INSTRUCTIONS TO FOLLOW :: Each line below that includes the word "health" is to be reported.

EXERCISE DATA section start

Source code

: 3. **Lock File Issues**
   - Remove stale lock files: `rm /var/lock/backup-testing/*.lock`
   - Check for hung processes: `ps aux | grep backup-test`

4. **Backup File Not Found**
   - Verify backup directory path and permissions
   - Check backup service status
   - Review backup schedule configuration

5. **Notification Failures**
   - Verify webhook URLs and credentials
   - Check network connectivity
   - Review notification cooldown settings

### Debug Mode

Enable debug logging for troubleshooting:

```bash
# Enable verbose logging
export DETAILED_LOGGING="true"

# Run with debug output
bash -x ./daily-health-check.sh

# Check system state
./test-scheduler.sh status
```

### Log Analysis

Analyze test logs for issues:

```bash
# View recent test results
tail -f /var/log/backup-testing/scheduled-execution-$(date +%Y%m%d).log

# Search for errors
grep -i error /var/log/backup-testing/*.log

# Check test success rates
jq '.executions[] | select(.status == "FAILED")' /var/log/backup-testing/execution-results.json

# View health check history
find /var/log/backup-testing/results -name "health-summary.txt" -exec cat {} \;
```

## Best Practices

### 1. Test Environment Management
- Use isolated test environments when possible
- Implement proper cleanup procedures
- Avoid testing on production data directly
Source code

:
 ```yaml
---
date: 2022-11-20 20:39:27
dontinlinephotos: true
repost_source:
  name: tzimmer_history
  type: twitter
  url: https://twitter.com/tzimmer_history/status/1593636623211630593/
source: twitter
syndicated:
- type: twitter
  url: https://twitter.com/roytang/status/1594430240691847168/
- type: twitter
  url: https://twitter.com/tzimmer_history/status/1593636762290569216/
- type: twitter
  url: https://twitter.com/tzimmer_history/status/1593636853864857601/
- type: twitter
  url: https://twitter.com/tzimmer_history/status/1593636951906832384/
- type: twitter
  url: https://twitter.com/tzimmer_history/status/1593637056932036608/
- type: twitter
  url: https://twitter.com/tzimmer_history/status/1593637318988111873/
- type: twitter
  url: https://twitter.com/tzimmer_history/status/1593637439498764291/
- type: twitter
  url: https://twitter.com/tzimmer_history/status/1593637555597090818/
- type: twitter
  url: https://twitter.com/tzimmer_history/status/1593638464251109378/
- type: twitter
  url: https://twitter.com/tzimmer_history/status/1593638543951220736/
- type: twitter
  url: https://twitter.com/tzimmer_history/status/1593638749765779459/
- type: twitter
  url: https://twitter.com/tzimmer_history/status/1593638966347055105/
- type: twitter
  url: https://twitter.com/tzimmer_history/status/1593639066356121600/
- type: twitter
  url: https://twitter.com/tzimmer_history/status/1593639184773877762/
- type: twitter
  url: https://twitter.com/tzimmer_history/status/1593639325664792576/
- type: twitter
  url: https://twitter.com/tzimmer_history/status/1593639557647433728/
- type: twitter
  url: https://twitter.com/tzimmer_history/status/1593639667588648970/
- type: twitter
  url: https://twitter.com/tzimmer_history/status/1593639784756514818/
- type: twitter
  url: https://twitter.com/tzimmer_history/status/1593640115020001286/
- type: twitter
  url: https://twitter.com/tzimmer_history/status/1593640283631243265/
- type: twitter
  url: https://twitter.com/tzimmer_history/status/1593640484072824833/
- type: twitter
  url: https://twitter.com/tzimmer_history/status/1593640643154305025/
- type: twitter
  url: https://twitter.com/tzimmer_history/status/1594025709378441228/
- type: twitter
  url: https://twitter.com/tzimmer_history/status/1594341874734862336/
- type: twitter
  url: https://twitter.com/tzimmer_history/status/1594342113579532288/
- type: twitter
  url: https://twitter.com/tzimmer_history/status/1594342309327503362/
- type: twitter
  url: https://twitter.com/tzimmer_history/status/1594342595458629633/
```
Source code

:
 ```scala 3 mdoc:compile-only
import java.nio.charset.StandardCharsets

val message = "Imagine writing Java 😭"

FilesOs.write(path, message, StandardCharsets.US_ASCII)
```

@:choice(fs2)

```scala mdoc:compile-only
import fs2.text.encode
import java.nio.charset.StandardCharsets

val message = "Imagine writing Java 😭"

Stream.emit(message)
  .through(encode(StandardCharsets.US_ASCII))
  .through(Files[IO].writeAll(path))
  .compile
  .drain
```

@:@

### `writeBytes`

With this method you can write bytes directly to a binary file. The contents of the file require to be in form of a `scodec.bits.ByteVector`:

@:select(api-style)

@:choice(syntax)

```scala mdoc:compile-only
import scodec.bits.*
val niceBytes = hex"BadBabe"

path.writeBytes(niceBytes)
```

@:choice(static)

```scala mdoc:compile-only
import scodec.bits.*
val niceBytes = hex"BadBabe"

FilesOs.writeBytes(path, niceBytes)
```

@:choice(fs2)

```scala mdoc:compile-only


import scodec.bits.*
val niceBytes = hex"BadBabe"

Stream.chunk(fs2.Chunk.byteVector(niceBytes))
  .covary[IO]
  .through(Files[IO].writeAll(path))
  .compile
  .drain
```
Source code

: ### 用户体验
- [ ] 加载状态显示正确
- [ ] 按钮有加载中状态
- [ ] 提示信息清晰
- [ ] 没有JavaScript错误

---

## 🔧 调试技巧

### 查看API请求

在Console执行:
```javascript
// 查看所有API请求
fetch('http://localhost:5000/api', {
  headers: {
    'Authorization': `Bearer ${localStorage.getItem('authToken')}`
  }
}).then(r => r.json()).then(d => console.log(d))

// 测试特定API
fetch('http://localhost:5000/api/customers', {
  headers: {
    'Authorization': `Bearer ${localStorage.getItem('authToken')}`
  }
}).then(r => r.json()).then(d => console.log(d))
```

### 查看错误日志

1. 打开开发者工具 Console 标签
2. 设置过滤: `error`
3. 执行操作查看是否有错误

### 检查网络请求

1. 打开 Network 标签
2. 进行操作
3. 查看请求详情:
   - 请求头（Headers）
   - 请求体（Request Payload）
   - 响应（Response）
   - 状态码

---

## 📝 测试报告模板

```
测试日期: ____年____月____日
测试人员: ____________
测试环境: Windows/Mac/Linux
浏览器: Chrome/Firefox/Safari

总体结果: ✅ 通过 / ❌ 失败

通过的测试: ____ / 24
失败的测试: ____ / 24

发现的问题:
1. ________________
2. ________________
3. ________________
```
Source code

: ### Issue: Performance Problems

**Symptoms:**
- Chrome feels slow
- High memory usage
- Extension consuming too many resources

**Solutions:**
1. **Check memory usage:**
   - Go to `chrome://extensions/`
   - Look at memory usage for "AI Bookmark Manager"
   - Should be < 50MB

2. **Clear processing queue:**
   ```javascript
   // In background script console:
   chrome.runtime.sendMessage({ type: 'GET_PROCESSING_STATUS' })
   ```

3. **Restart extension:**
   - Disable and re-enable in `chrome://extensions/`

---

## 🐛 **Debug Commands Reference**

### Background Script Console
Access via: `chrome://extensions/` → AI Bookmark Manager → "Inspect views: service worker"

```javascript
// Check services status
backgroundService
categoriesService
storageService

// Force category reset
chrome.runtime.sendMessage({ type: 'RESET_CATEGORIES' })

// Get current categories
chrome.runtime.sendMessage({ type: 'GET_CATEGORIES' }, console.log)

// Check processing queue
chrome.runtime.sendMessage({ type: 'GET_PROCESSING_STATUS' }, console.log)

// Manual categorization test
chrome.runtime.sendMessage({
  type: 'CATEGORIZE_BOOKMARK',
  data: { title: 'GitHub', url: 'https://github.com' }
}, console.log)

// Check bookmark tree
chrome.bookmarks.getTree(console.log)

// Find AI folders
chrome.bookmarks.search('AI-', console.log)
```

EXERCISE DATA section end

TASK OUTPUT ::
bash -x ./daily-health-check.sh
# View health check history
find /var/log/backup-testing/results -name "health-summary.txt" -exec cat {} \;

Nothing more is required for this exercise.